Exercise: Copy every line of the material below word for word, and leave the pictures out.

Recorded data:
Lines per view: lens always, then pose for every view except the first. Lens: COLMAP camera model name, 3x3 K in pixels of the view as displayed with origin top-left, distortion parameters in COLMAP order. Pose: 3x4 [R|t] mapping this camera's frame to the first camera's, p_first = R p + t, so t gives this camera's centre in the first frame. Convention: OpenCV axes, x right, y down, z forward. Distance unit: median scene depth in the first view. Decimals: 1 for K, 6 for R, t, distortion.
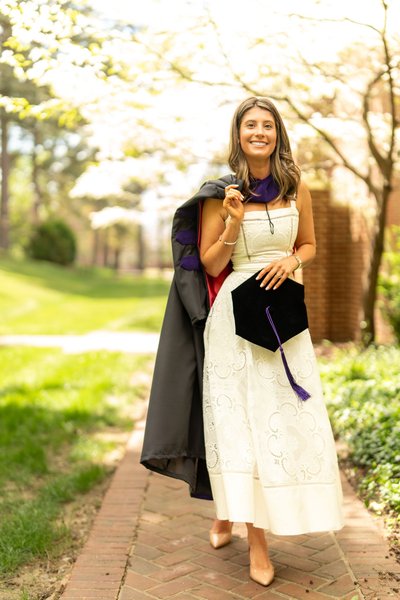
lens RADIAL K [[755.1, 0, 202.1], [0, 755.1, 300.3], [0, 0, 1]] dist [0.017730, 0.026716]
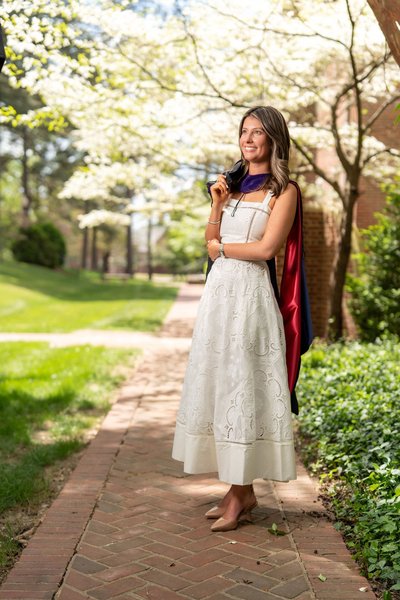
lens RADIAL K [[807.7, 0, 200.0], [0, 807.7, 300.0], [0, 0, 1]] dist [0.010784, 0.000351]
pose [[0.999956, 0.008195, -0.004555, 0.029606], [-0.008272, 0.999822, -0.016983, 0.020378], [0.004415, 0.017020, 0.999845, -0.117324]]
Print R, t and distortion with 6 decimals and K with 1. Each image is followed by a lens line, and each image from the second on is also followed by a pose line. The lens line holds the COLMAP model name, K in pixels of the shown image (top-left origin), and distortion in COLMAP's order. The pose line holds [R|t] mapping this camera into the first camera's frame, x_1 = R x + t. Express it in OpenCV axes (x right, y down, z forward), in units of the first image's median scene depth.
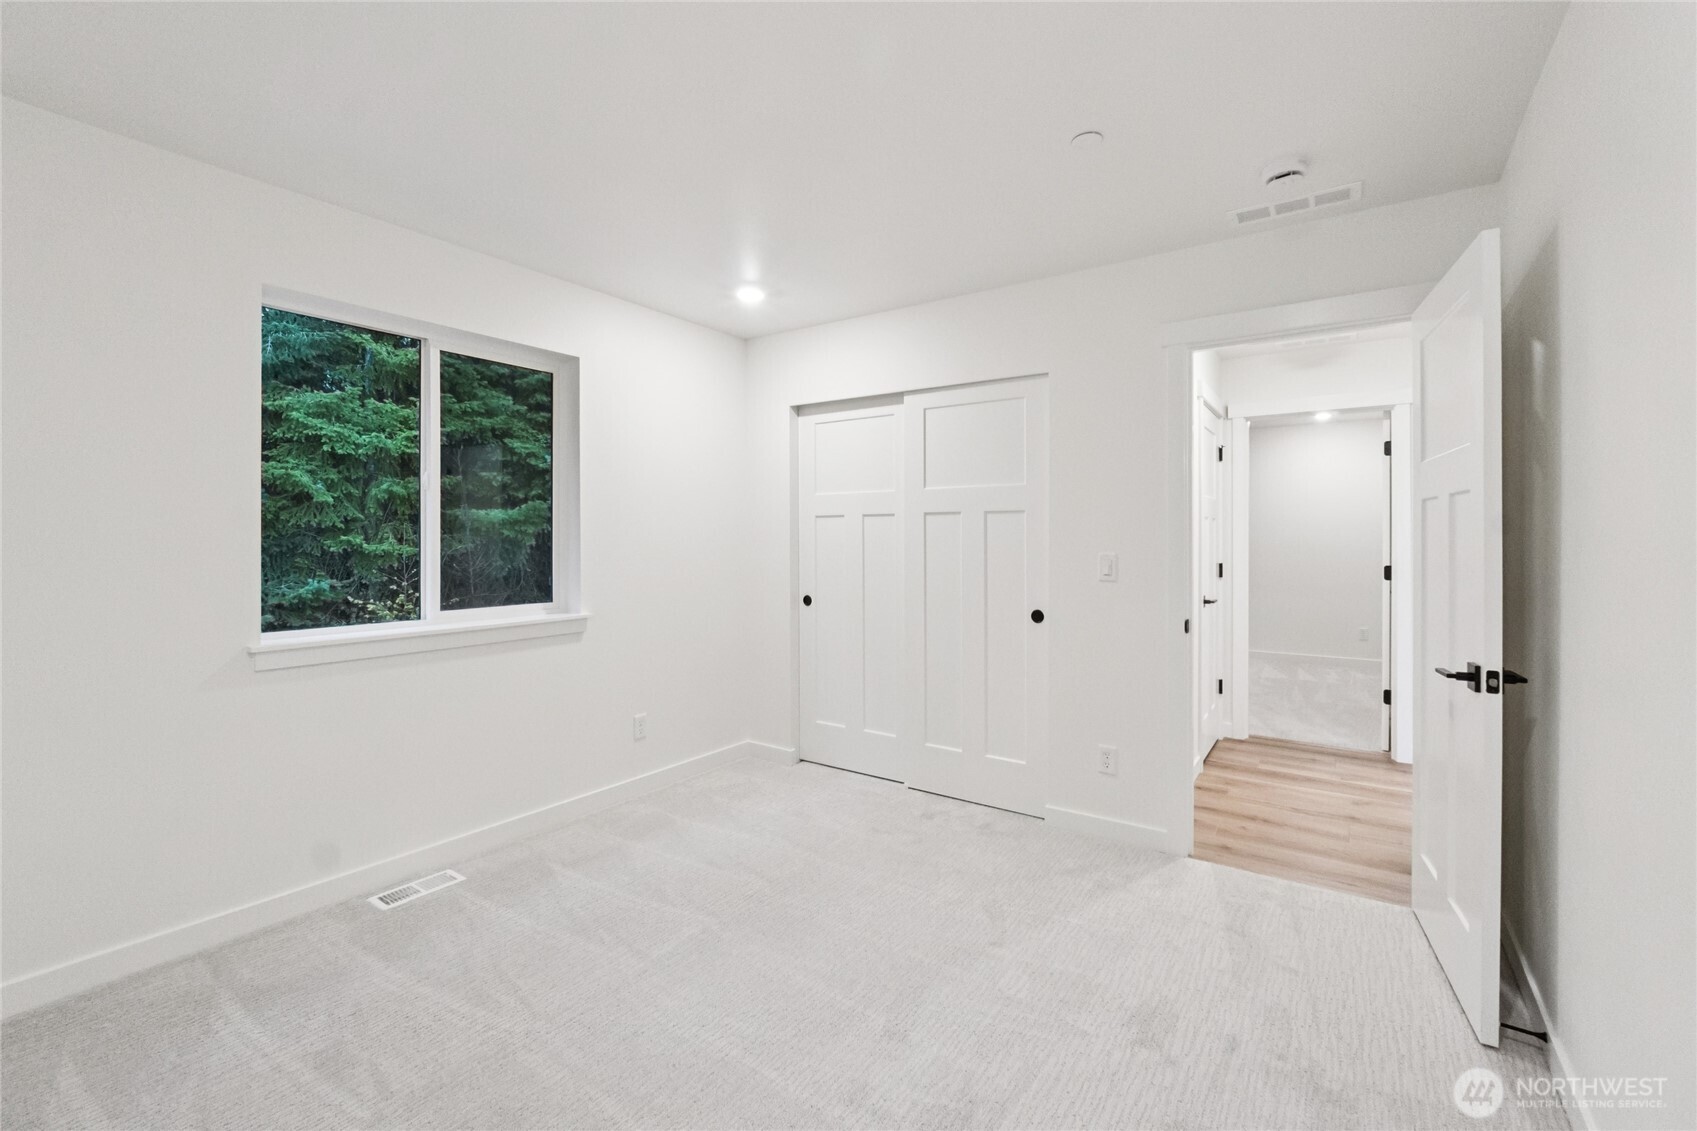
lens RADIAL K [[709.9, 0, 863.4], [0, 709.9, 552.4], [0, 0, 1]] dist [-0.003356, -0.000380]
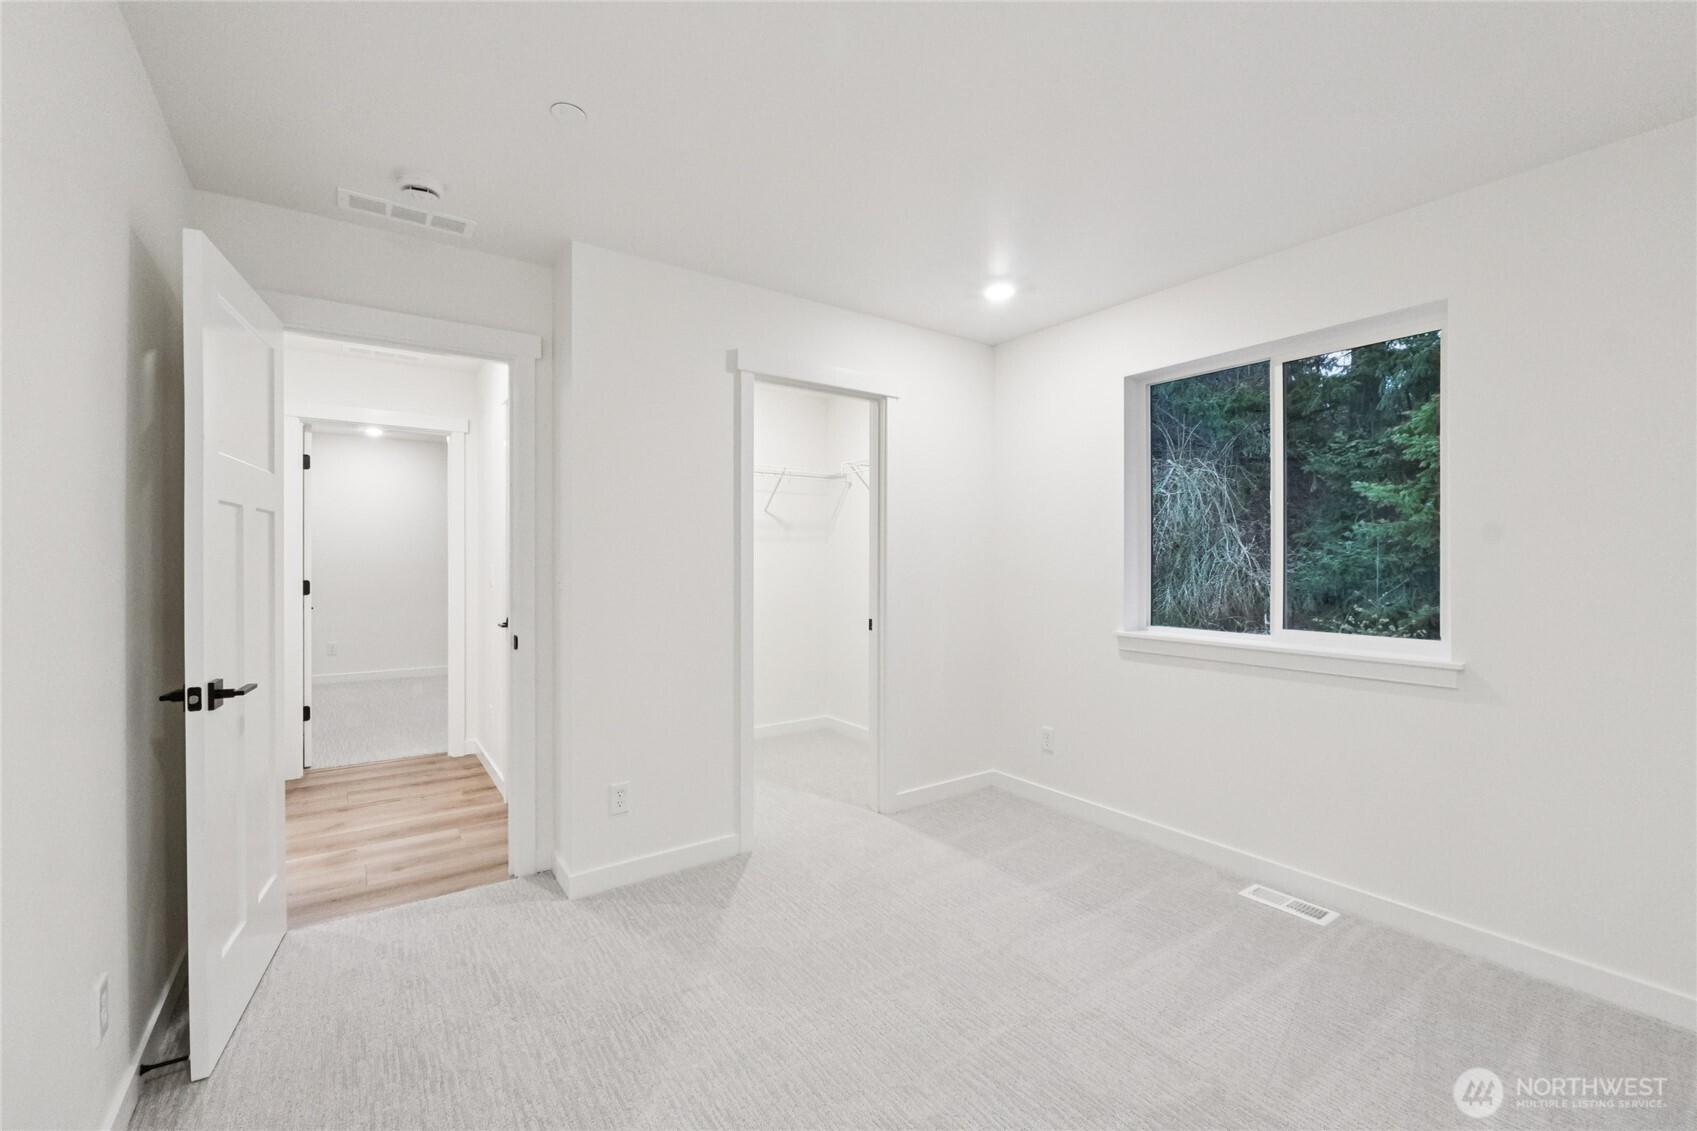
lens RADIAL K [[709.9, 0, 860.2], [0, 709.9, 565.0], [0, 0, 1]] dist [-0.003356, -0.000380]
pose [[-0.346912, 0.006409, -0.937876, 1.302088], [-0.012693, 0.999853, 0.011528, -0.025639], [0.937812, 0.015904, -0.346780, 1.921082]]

Solved exercise:
Lines per view: lens always, then pose for every view except the first. Lens: COLMAP camera model name, 3x3 K in pixels of the view as displayed with origin top-left, distortion parameters in COLMAP order. Pose: 3x4 [R|t] mapping this camera's frame to the first camera's, p_first = R p + t, so t gives this camera's centre in the first frame. Convention: OpenCV axes, x right, y down, z forward. Distance unit: median scene depth in the first view. Decimals: 1 for K, 6 for R, t, distortion.
lens RADIAL K [[755.1, 0, 202.1], [0, 755.1, 300.3], [0, 0, 1]] dist [0.017730, 0.026716]
lens RADIAL K [[807.7, 0, 200.0], [0, 807.7, 300.0], [0, 0, 1]] dist [0.010784, 0.000351]
pose [[0.999956, 0.008195, -0.004555, 0.029606], [-0.008272, 0.999822, -0.016983, 0.020378], [0.004415, 0.017020, 0.999845, -0.117324]]
Print R, t and distortion with 6 decimals and K with 1. Each image is followed by a lens line, and each image from the second on is also followed by a pose line. The lens line holds the COLMAP model name, K in pixels of the shown image (top-left origin), and distortion in COLMAP's order. The pose line holds [R|t] mapping this camera into the first camera's frame, x_1 = R x + t. Express it in OpenCV axes (x right, y down, z forward), in units of the first image's median scene depth.
lens RADIAL K [[709.9, 0, 863.4], [0, 709.9, 552.4], [0, 0, 1]] dist [-0.003356, -0.000380]
lens RADIAL K [[709.9, 0, 860.2], [0, 709.9, 565.0], [0, 0, 1]] dist [-0.003356, -0.000380]
pose [[-0.346912, 0.006409, -0.937876, 1.302088], [-0.012693, 0.999853, 0.011528, -0.025639], [0.937812, 0.015904, -0.346780, 1.921082]]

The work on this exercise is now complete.